Por
  • Isabel Soria

Artax

Un fotograma de 'La historia interminable'
Atreyu con Fújur.
HA

Si hubo un libro que me impactó de niña fue ‘La Historia Interminable’. Maravilloso libro impreso en tintas de diferente color, que se alternaban en función del universo en el que se desarrollaba la historia. La tinta era verde si estabas en fantasía o roja, si acompañabas a Bastian. Mi madre nos leyó el libro a mi hermano y a mí, y esperábamos con avidez cada pasaje.

Después, salió la película, que recuerdo haber visto en el cine en la fila 1 o 2 en Navidad. Y la película, a pesar de su espectacular banda sonora, me dejó un poco ni fu ni fa. Todos los protagonistas no humanos no acabaron de convencerme. Esa especie de teleñecos –peluches animados, animatronic arrobotados– no me hacían gracia y menos aún las mezclas de Fragel con la estética de los universos célticos –gnomos, duendes con gorros larguísimos y viejos viejísimos y con verrugas–. Los efectos especiales estaban todavía en pañales. El dragón, el bueno de Fújur, era de todo menos un dragón. Era como una mezcla de varias razas de perros con los miembros superpuestos, aunque volar, volaba.

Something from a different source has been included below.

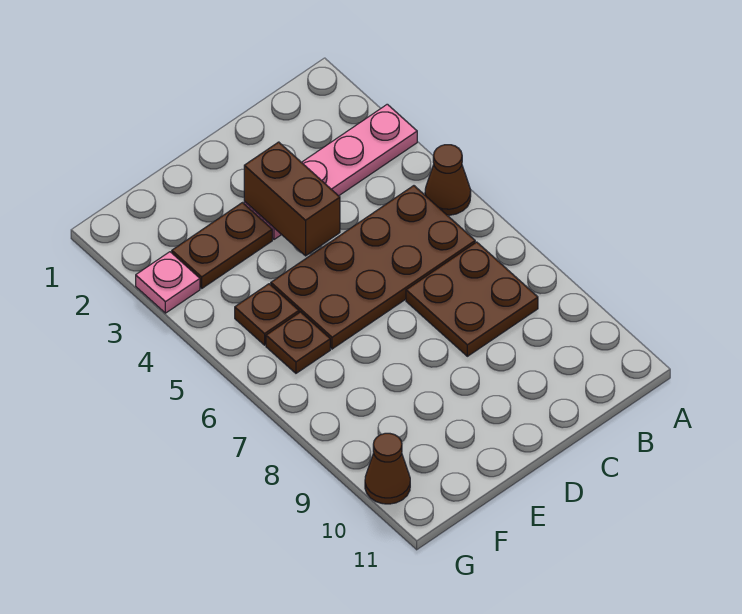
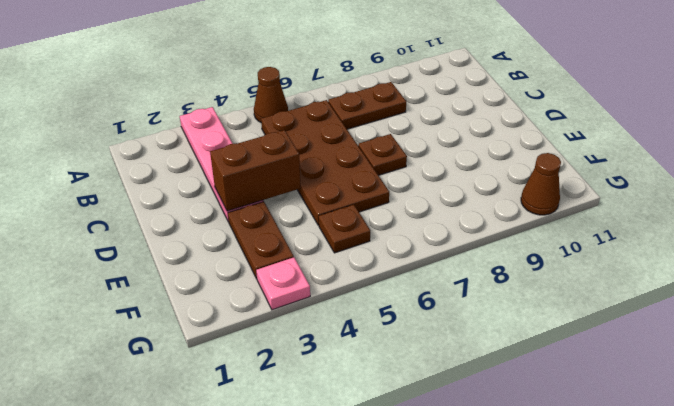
brown plate B7:C8 level 1 -> brown plate B7:B8 level 1
brown plate F6 level 1 -> brown plate D7 level 1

Sin embargo, reconozco que hay una escena de la película que se me quedó para siempre grabada y es cuando Artax, el caballo de Atreyu, se queda varado en medio de una ciénaga negra y su dueño tira e intenta disuadir al cabezón caballo y le dice: que la tristeza no invada tu corazón, ¡Artax, tienes que salir! Y cuando la ciénaga ya lo había absorbido, todos los niños que estábamos en el cine tiramos de Artax, que acabó saliendo del barrizal negro. Por los pelos, eso sí. Esa noche soñamos con la emperatriz infantil.